_Your goal:_ Scan the records below for the line containing "Metres; depth is" and the line containing "Give the box". Copy both, plus every line between, exactly.

_Listed records:_
______________________________
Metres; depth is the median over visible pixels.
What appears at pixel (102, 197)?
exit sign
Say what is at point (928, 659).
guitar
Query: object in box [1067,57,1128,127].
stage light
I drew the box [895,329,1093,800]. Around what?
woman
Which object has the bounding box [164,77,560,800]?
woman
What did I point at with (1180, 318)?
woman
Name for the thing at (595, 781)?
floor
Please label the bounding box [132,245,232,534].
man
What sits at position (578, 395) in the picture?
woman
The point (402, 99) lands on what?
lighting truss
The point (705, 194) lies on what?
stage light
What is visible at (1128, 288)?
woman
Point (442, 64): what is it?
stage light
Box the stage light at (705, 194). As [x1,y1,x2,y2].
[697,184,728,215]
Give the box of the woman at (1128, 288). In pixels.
______________________________
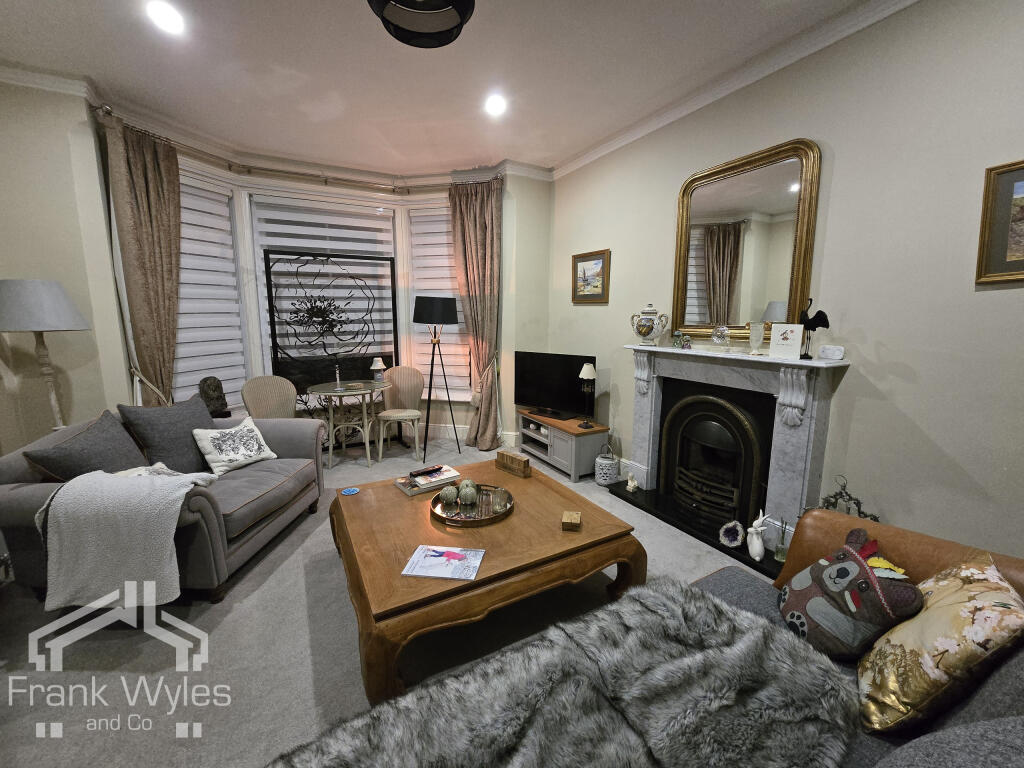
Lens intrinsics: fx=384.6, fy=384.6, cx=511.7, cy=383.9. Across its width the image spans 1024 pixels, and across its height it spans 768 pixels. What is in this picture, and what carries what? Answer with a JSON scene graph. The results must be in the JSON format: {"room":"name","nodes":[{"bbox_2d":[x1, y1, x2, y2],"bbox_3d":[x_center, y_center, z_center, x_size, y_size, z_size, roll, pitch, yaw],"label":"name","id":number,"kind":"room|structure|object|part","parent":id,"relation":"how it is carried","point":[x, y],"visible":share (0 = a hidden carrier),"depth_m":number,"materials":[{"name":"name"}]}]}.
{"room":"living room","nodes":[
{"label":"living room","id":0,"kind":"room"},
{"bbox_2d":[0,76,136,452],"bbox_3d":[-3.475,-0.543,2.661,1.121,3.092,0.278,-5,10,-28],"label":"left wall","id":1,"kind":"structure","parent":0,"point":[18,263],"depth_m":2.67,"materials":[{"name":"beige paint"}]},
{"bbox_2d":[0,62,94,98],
______________________________
_Worked solution:_
Metres; depth is the median over visible pixels.
What appears at pixel (102, 197)?
exit sign
Say what is at point (928, 659).
guitar
Query: object in box [1067,57,1128,127].
stage light
I drew the box [895,329,1093,800]. Around what?
woman
Which object has the bounding box [164,77,560,800]?
woman
What did I point at with (1180, 318)?
woman
Name for the thing at (595, 781)?
floor
Please label the bounding box [132,245,232,534].
man
What sits at position (578, 395) in the picture?
woman
The point (402, 99) lands on what?
lighting truss
The point (705, 194) lies on what?
stage light
What is visible at (1128, 288)?
woman
Point (442, 64): what is it?
stage light
Box the stage light at (705, 194). As [x1,y1,x2,y2].
[697,184,728,215]
Give the box of the woman at (1128, 288). In pixels.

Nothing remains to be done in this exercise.